Tuesday, November 20, 2012

The Black Swan pub in Bristol

The Black Swan pub (on left) from a 1930s postcard. Click for larger image.
The Black Swan today, courtesy of Google Maps.
Before the Normandy invasion my grandfather was stationed in Bristol, England. During the day his company trained and moved military supplies at the docks. In the evening they stayed in private homes in Stoke Bishop, a suburb of Bristol. My grandfather has always enjoyed his beer. When telling me about the 304th Port Company's stay in Bristol he made sure to mention his favorite pub:

“We went to a place called ‘The Black Swan.’ We called it ‘The Dirty Duck.’” Guinness Stout was the drink of choice. Corty was amused by the long-handled English taps. “It’s funny, you go into these places, and they have these long handles for the beer. The beer was warm! I guess they didn’t make it cold until after the GIs came.” Cold or not, the beer flowed freely. Drunk Americans stumbling home at night were liable to be picked up by the local authorities. “Our CO [commanding officer] didn’t want that. He liked his beer too. He appointed MPs to help the guys back to their barracks, instead of jail or the stockade. I never drank too much, so I could find my way back.” —Longshore Soldiers, p. 50.

I talked to the other veterans, did a little Googling, and think I found the right place. There's a Black Swan at 92 Stoke Lane, Westbury-On-Trym, Bristol, BS9 3SP. The Bristol area has two pubs by this name, but this one is a short distance to the homes in Stoke Bishop where the GIs were billeted. At the time of publication (2010) I was unsuccessful in finding a photograph of the pub in the 1940s, so I made the the little drawing at the left to print in my book.

This month a retired staff member of the city library in Bristol emailed me the top photo of Stoke Lane. It comes from a 1930s postcard which was reproduced in the book Westbury on Trym, Henleaze, Westbury Park : on old postcards by Janet and Derek Fisher. So, I finally have a photo of the street the way it looked when my grandfather was there.
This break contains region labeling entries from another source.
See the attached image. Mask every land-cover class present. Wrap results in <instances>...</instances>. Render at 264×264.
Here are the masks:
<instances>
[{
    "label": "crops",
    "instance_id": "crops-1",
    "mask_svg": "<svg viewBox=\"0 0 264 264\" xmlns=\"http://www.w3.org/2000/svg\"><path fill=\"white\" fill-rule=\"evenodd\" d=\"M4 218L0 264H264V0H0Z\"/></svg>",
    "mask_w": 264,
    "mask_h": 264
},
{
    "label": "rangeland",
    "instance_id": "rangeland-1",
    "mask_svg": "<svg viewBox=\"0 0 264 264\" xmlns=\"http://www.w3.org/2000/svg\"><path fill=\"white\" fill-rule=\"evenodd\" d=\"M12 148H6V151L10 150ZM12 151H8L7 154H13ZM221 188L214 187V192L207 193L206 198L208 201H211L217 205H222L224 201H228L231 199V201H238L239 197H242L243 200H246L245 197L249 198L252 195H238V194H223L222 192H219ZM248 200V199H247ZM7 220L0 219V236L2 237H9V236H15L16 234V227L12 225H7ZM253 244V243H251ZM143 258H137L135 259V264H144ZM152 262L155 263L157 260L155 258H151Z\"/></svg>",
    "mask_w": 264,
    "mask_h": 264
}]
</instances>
Thursday, November 8, 2012

Three 339th Harbor Craft Company GIs on the roof of Tampico Flats

Photo probably by David Stein, 1945, Tampico Flats, Antwerp. 
The daughter of David Stein, a GI in the 339th Harbor Craft Company, contacted me by email. Her dad and his company were housed in Tampico Flats during their service in Antwerp. Her dad's photo album included this nice shot of three GIs on the roof of the apartment building. Maybe you recognize one of these guys?

I wrote a short post about the US Army Harbor Craft Companies in Europe. I have a bunch of photos of the 339th Port Company. I'll post those sometime soon.